• [Consigne 1]: D'après l'extrait sur le bulot, qu'est-ce que le bulot comprendra au sortir de son expérience extrême ?
• [Consigne 2]: Recopiez fidèlement le passage de l'extrait sur le bulot qui va de « Prenons un bulot » jusqu'à « d’attendre LA réponse). ».

• [Extrait du texte]:
----

Un bulot sur une balançoire (5)

Prenons un bulot qui se remet d’une expérience extrême ou qui s’apprête à la vivre.

Selon le bulot que vous êtes, l’expérience varie : chagrin d’amour (le bulot en soi apparaît souvent à ce moment-là, un peu comme les crises de foi à Jérusalem, le chagrin d’amour est un gros producteur de bulots), voyage au long cours (pour un bulot, c’est indéniablement une expérience ! Pendant ce temps, il oublie qu’il est un bulot comme les autres, il se prend pour un globe-trotter), l’écriture d’un livre (là, il se prend aussi pour un globe-trotter qui s’aventure dans les mondes de la littérature), un changement de travail (radical), ou l’attente d’une réponse qui peut changer sa vie (c’est aussi un truc extrême, ça, d’attendre LA réponse).

Au sortir de cette expérience, le bulot comprendra que la seule chose qui compte, c’est de s’écouter. (Avouons-le, le bulot peut avoir ce défaut d’avoir de l’eau dans les oreilles…) En plus, il apprend petit à petit (très doucement, parfois il répète les mêmes erreurs, il le sait bien qu’il se gourre mais il recommence, au cas où cette fois ça serait différent, il le sait pourtant, mais bon, voilà, flux et reflux : la vie du bulot balance), donc son apprentissage est de fait assez long et s’écouter est sans doute ce qu’il y a de plus compliqué à mettre en pratique. (Le requin, lui, ne se pose pas de questions, il ne s’écoute pas, ni personne d’ailleurs, il fonce, il avance à toute allure selon des principes de compétition, le seul but : être le plus fort).

----

[Lignes brutes]
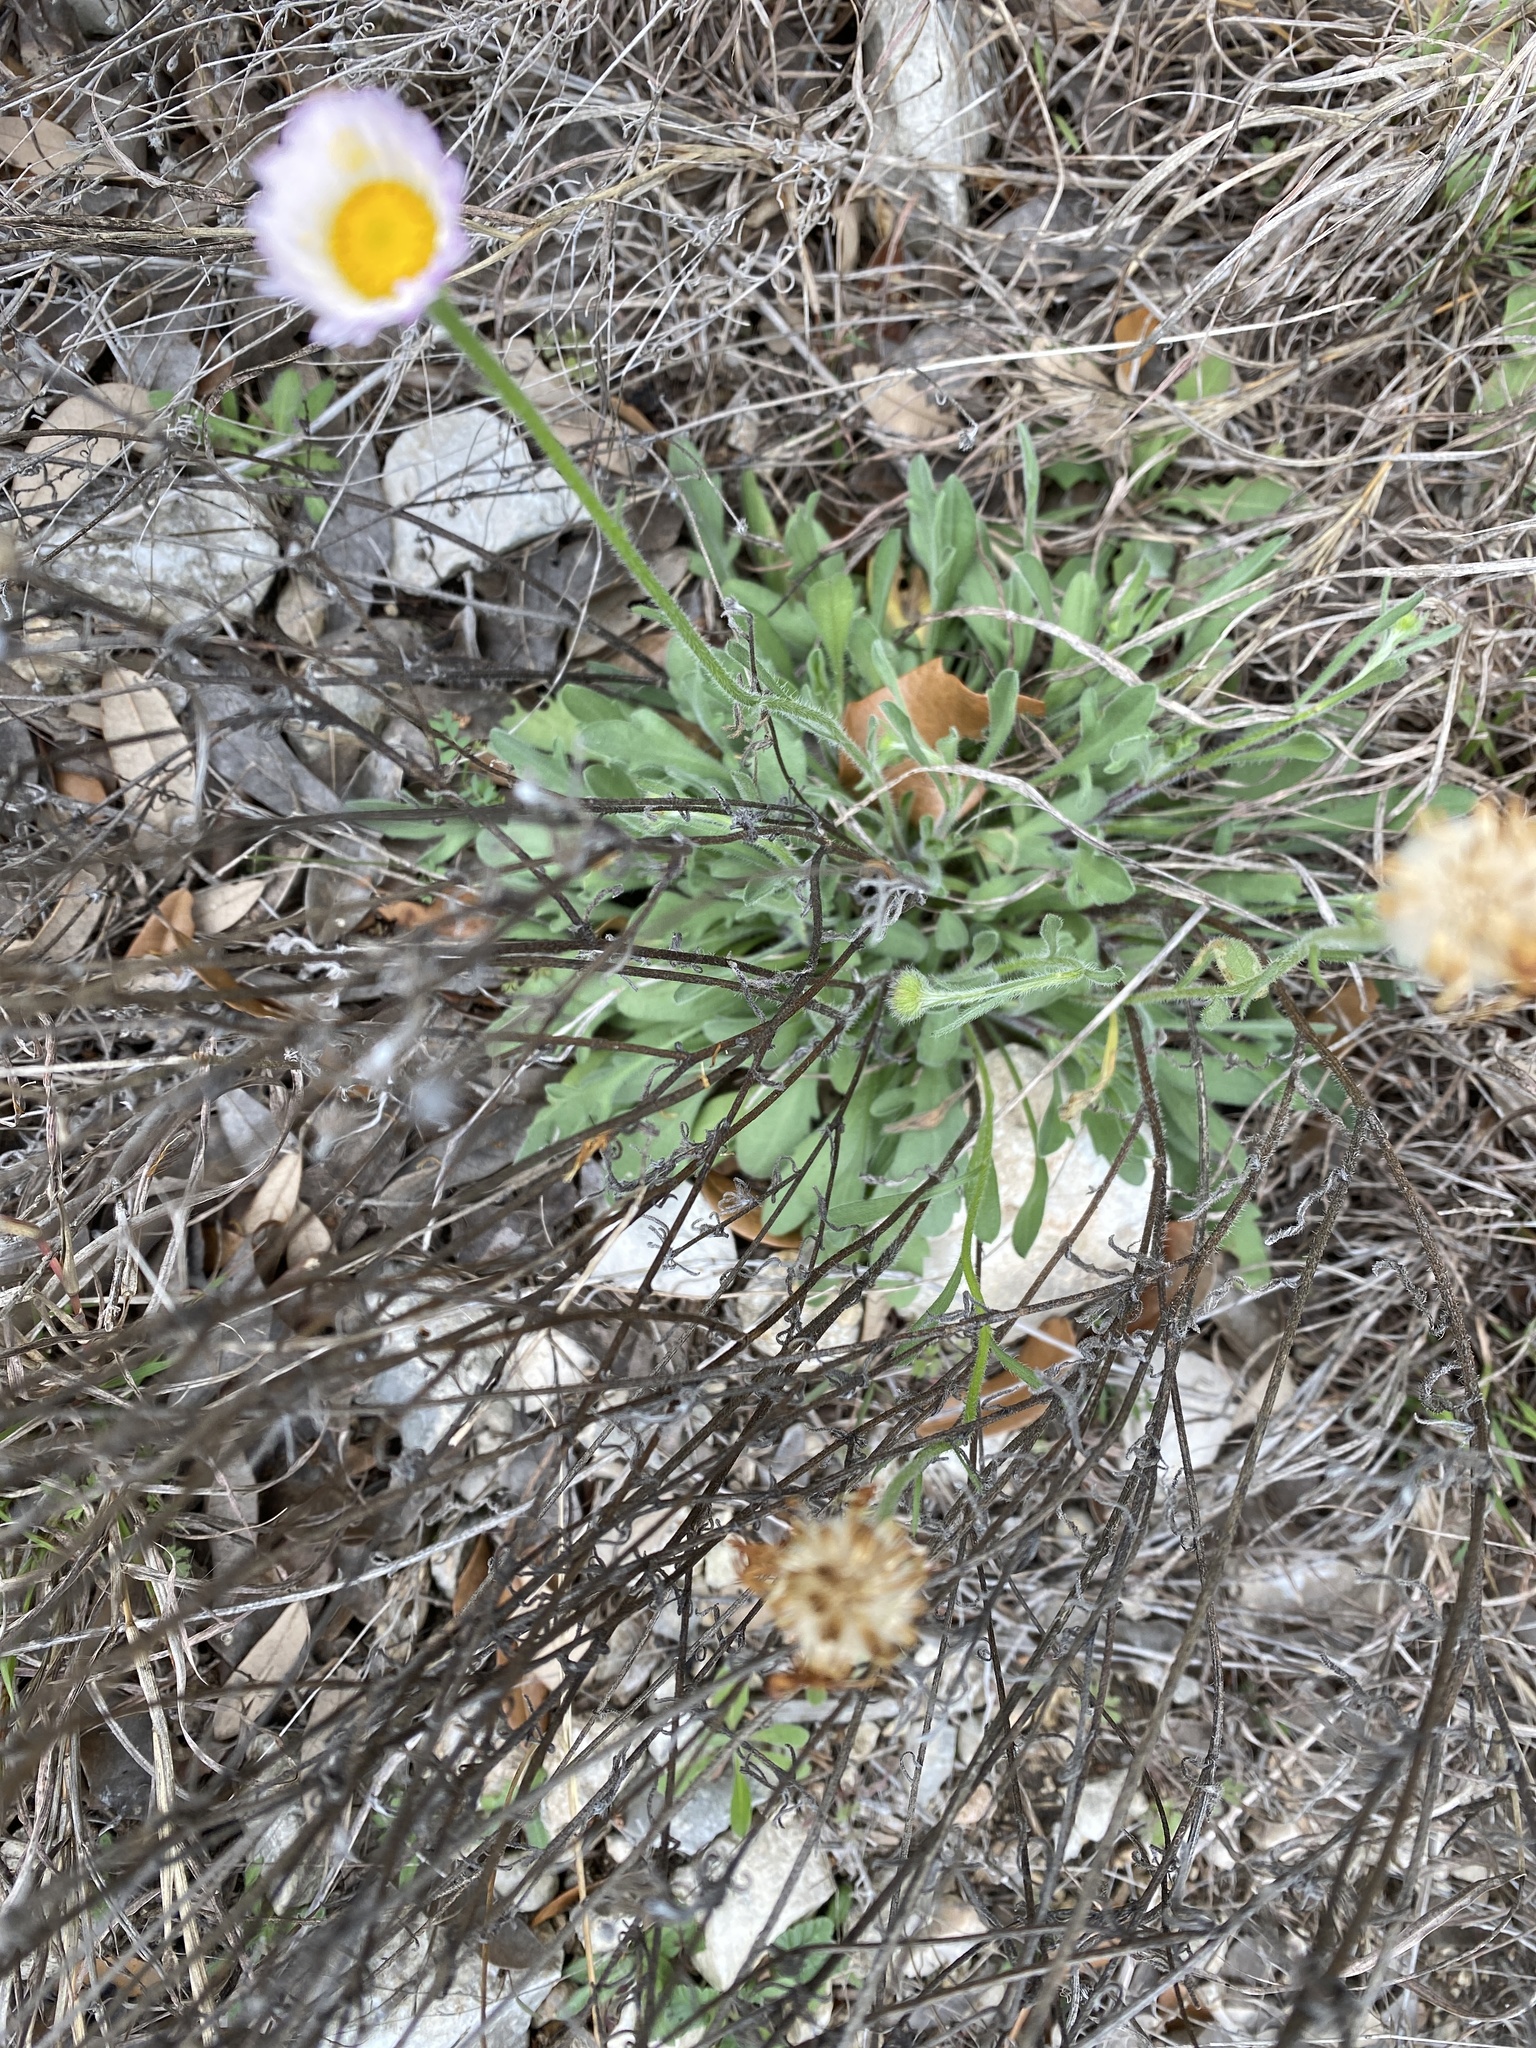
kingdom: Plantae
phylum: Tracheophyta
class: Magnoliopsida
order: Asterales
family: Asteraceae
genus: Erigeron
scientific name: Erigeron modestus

----

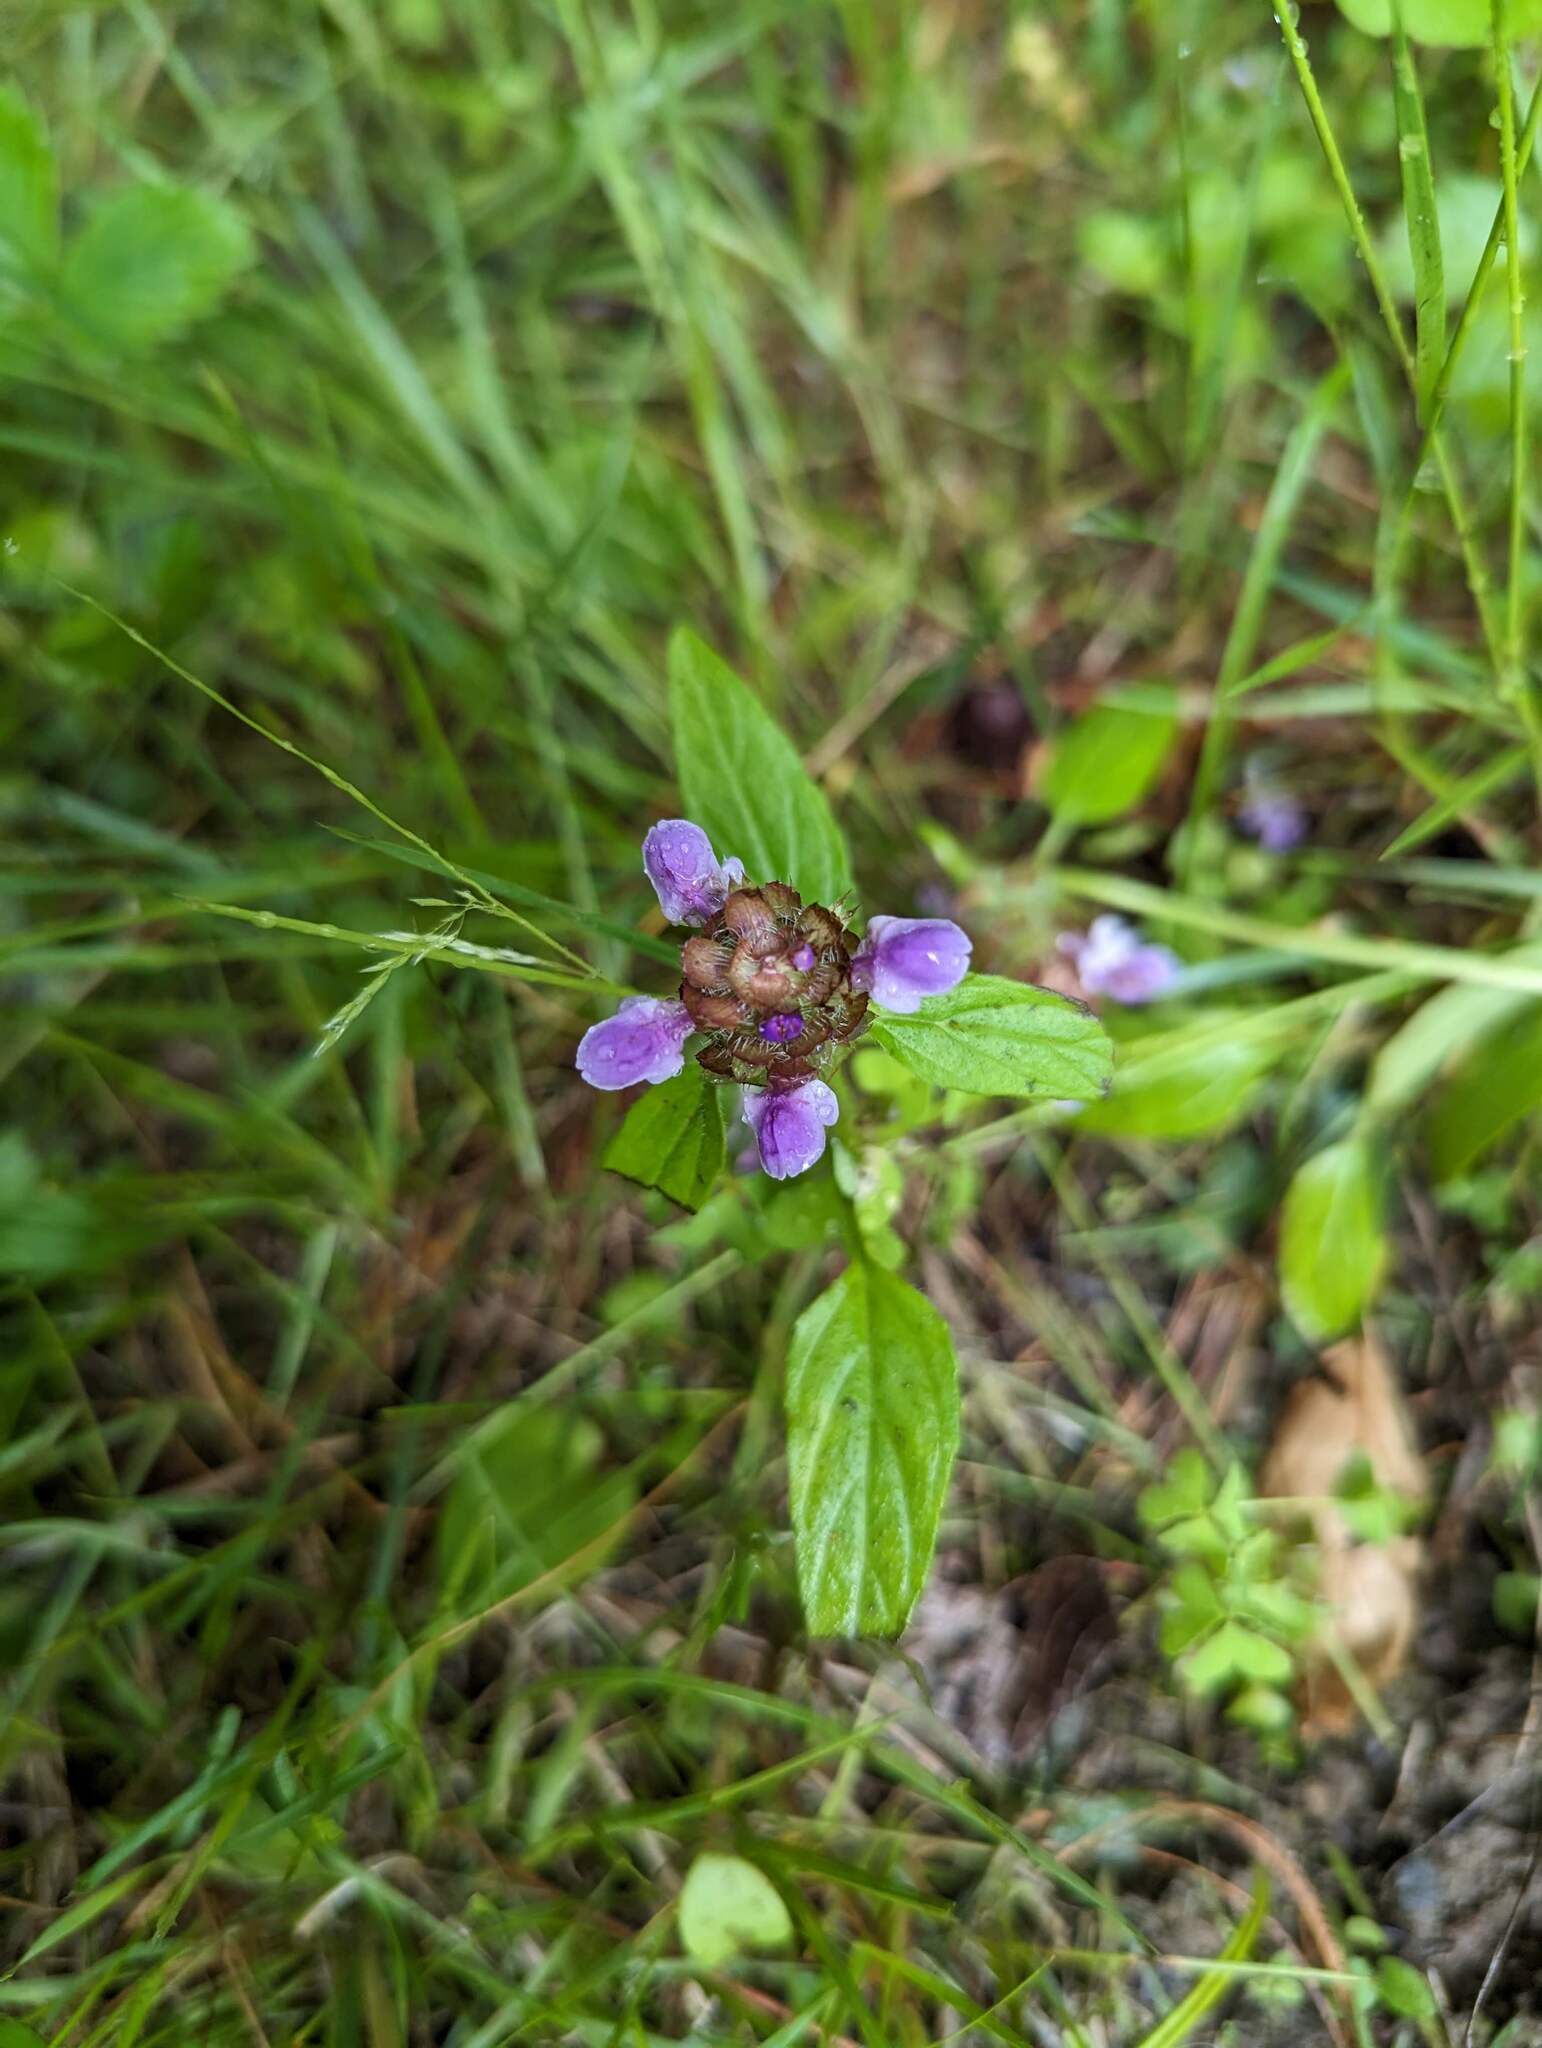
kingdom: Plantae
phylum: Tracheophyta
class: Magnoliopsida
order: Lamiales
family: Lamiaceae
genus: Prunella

----

• [Réponse complète 1]: Il comprendra que la seule chose qui compte, c'est de s'écouter.

• [Réponse complète 2]:
Prenons un bulot qui se remet d’une expérience extrême ou qui s’apprête à la vivre.

Selon le bulot que vous êtes, l’expérience varie : chagrin d’amour (le bulot en soi apparaît souvent à ce moment-là, un peu comme les crises de foi à Jérusalem, le chagrin d’amour est un gros producteur de bulots), voyage au long cours (pour un bulot, c’est indéniablement une expérience ! Pendant ce temps, il oublie qu’il est un bulot comme les autres, il se prend pour un globe-trotter), l’écriture d’un livre (là, il se prend aussi pour un globe-trotter qui s’aventure dans les mondes de la littérature), un changement de travail (radical), ou l’attente d’une réponse qui peut changer sa vie (c’est aussi un truc extrême, ça, d’attendre LA réponse).